Furthermore, research indicates that religious children often lose their faith while under the supervision of parents who believe they are effectively transmitting their religious values.
Many churches are struggling to attract and keep youth engaged. Denominational leaders and church growth consultants have been promoting various “revitalization” ideas, with varying degrees of success.
This disheartening situation calls for a proactive response to shape future generations with culture-transforming, Christian worldview thinking.
It is no longer sufficient to rely solely on the brief hour or two spent at church on Sundays to counterbalance the influence of secular school culture during the remaining 35 hours of the week.
Outsourcing the education of our children to the state is no longer the best option, as it often fails to prioritize the values of the church and the home.
So, what can a church do? Is starting a school within the church an option worth considering? Is it an affordable option?
Fortunately, there is good news. The North Carolina General Assembly has made religious schooling economically feasible by significantly expanding the Opportunity Scholarship Program. This program now offers tuition assistance to all students in the Tar Heel state.
Scholarship amounts are determined based on family income, with low and middle-income families receiving the largest awards. This expansion benefits parents who previously could not afford private school tuition for their children.
For the 2023–2024 school year, students are eligible for scholarship grants from $3,246 to $7,213.
Since the advent of North Carolina’s voucher program a decade ago, numerous churches across the state started schools while others expanded existing schools. Private school enrollment has surged and has significantly outpaced the percentage of growth in traditional public schools.
Most of the scholarship money already goes to religious schools. Statewide, more than two-thirds of private school students are now attending religious schools.

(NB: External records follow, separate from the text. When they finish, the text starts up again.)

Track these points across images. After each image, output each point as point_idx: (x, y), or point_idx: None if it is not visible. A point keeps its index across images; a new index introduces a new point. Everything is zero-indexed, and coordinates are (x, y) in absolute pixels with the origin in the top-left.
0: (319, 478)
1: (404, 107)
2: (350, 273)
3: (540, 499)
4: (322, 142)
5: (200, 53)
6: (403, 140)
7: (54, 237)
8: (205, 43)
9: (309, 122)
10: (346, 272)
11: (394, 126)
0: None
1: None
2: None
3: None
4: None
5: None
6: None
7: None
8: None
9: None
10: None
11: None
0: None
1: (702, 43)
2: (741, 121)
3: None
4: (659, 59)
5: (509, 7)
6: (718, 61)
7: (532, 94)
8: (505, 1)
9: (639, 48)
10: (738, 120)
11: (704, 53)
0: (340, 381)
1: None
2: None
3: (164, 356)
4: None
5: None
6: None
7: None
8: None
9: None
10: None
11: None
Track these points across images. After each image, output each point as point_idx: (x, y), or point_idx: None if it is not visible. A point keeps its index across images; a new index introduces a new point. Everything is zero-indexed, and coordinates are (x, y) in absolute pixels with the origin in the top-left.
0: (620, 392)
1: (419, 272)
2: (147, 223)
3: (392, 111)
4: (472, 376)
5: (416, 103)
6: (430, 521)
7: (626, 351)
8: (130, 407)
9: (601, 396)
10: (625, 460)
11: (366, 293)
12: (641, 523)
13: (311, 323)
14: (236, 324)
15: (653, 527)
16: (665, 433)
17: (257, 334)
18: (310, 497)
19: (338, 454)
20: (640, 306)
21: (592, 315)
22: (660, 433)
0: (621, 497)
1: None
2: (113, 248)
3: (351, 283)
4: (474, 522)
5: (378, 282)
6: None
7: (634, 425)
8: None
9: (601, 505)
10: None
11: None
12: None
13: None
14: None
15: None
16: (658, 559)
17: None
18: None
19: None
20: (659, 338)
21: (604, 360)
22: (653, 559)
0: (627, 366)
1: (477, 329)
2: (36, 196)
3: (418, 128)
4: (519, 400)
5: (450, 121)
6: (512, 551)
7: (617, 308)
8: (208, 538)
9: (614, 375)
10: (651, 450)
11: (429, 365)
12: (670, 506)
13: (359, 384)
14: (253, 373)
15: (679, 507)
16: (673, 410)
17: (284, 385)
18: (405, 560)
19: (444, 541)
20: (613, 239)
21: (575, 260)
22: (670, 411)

The State Education Assistance Authority (SEAA) oversees the distribution of scholarship funds, which are paid directly to the schools.
Private Christian schools maintain their own academic, religious, and admission standards; and their First Amendment rights are fully protected. The state respects the autonomy of non-public schools in terms of religious and educational philosophies.
Many church buildings remain underutilized during the school week, offering potential space for classrooms, food service facilities, and recreational areas. Remodeling or constructing additional facilities to accommodate more students is an option, as is sharing space with nearby churches or leasing additional space.
Private schools have the flexibility to determine class sizes, and research suggests that smaller class sizes lead to better academic outcomes.
With the availability of the Opportunity Scholarship Program, churches should seize the opportunity to invest in a Christian school and extend their reach into the community.
Christian education offers numerous benefits, including better academic outcomes, lower costs, and the development of discipline and moral foundations that have become scarce in public schools.
With the monopoly on public education funds held by government-run schools, parents often find themselves ineffective in influencing curricula and values. By utilizing the scholarship vouchers, parents can choose schools that align with their beliefs and more effectively pass on their faith to their children.
And for churches, starting a school can be a powerful way to address the crisis of struggling youth and attendance numbers.